Three chapters of the Lux Vide's Bible project were aired, all with music by Ennio Morricone:

- Genesis: The creation and the flood – by Ermanno Olmi, with Omero Antonutti as Noah.
- Jacob - by Peter Hall, with Matthew Modine.
- Joseph – by Roger Young, with Paul Mercurio and Ben Kingsley (Potifar)

===== Mystery =====

- A che punto è la notte (How deep the night is) – by Nanni Loy, a detective story in two episodes from the novel by Fruttero & Lucentini. Marcello Mastroianni resumes the role of the superintendent Santamaria, who he previously played in The Sunday woman.
- L’ombra della sera (The shadow of the evening) – by Cinzia Th Torrini, thriller with Elisabetta Cavallotti; coproduced with France.
- Moscacieca – thriller by Mario Caiano, with Aitana Sánchez-Gijón, Pamela Villoresi and Richard Roundtree.

==== Miniseries ====
- Benito – by Gianluigi Calderone, with Antonio Banderas in the title role, Claudia Koll (Rachele Mussolini) and Luca Zingaretti (Pietro Nenni); script by Vincenzo Cerami and Lidia Ravera; 3 episodes.
- Charlemagne, le prince à cheval by Clive Donner, with Christian Brendel in the title role; European coproduction in 3 episodes.
- Italian restaurant – romantic comedy by Giorgio Capitani, with Gigi Proietti as the owner of an Italian restaurant in New York, Nancy Brilli and Cristiana Capotondi; 8 episodes.
- Sì, ti voglio bene (Yes, I love you) – by Marcello Fondato, with Johnny Dorelli and Barbara De Rossi; sequel of Ma tu mi vuoi bene?, 3 episodes.

==== Variety ====

- Tunnel – satircal variety with Serena Dandini and Corrado Guzzanti (the tunnel is the one where it Italy after Tangentopoli).
- L’approfondimento in casa Gnocchi (The deepening to Gnocchi's) – satirical show; Gene Gnocchi (at his RAI debut) and his dazed family comment on the events of the week.
- Papaveri e papere (Poppies and ducks) – show about the history of the Sanremo Music Festival, by Michele Guardì, hosted by Pippo Baudo and Giancarlo Magalli; it was the final public performance of Mia Martini.
- Tutti a casa (Everybody at home) ; attempt to mix the situation comedy and talk show formulas, hosted by Pippo Baudo; the guests in the studio comment the events of four families living in the same apartment building. Very publicized, the program is one of the few failures in the Baudo's career.
- Grazie mille – with Nino Frassica.
- Massimo ascolto – with Massimo Lopez.
- Serata mondiale – mix of variety and sport program, with Alba Parietti and Valiera Marini, aired for the 1994 FIFA world cup.

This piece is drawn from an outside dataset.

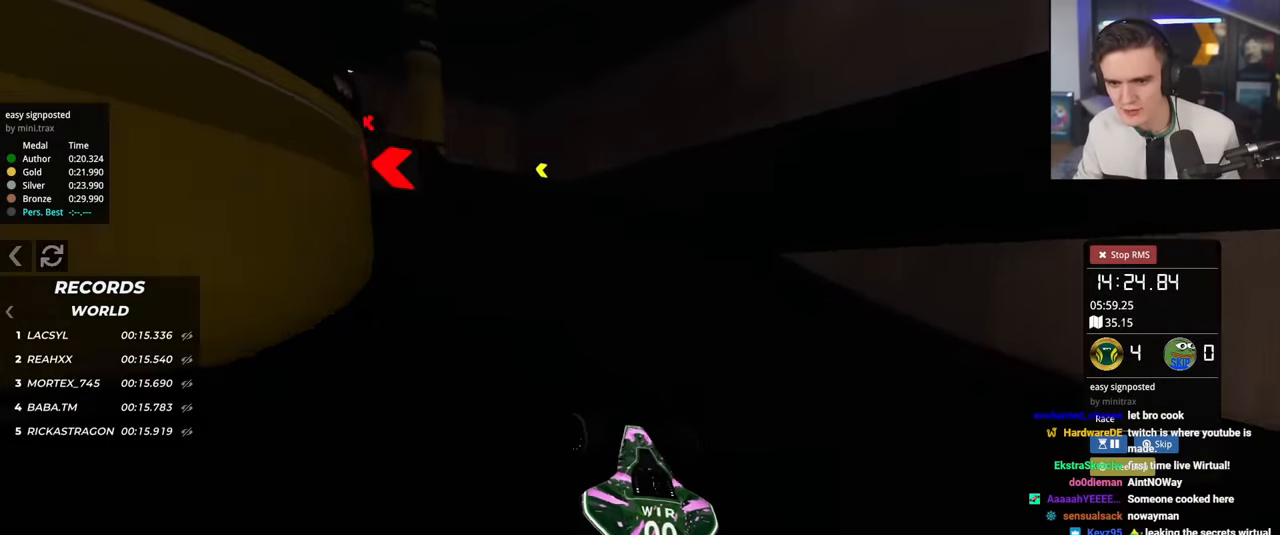
{"keys": ["left", "up"], "events": [[34, "brake", "down"], [84, "left", "down"], [417, "brake", "up"]]}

==== News and educational ====
- La lunga marcia (The long march) and Processo al processo (Trial to the trial) by Enzo Biagi, in 6 episodes; reportages respectively about China and Tangentopoli.
- Nostra padrona televisione (Our master the television) – enquiry by Sergio Zavoli ; 5 episodes.
- Combat film – anthology of unpublished films realized by the cameramen of the Fifth Army in the Italian campaign, hosted by Guglielmo Zucconi; 2 seasons. The program is accused of excessive indulgence towards fascism.
- Eppur si muove (And yet it moves) – talk show about the Italian custom, ideated and hosted by Indro Montanelli and Beniamino Placido.
- Pickwick, del leggere e dello scrivere (PIckwick, about reading and writing) – magazine about books and literature, hosted by Alessandro Baricco and Giovanna Zucconi.
- L’arte di non leggere (The not-reading art) – literary magazine, with Fruttero & Lucentini.
- Serata Quark- popular science program with Piero Angela.

==== For children ====
- Le storie di Farland – by Giuliana Gamba; fantasy series with Rodolfo Baldini and a cast of puppets.
- Soccer fever – by Marco Pagot and Hitoshi Oda, Italian-Japanese cartoon about the history of the FIFA world cup, released in honour of the 1994 edition.

=== Mediaset ===

==== Drama ====

- An American love by Piero Schivazappa, with Carlo Delle Piane and Brooke Shields.
- Nero come il cuore (Black as the hearth) – mystery by Maurizio Ponzi, with Giancarlo Giannini, from the Giancarlo De Cataldo's novel.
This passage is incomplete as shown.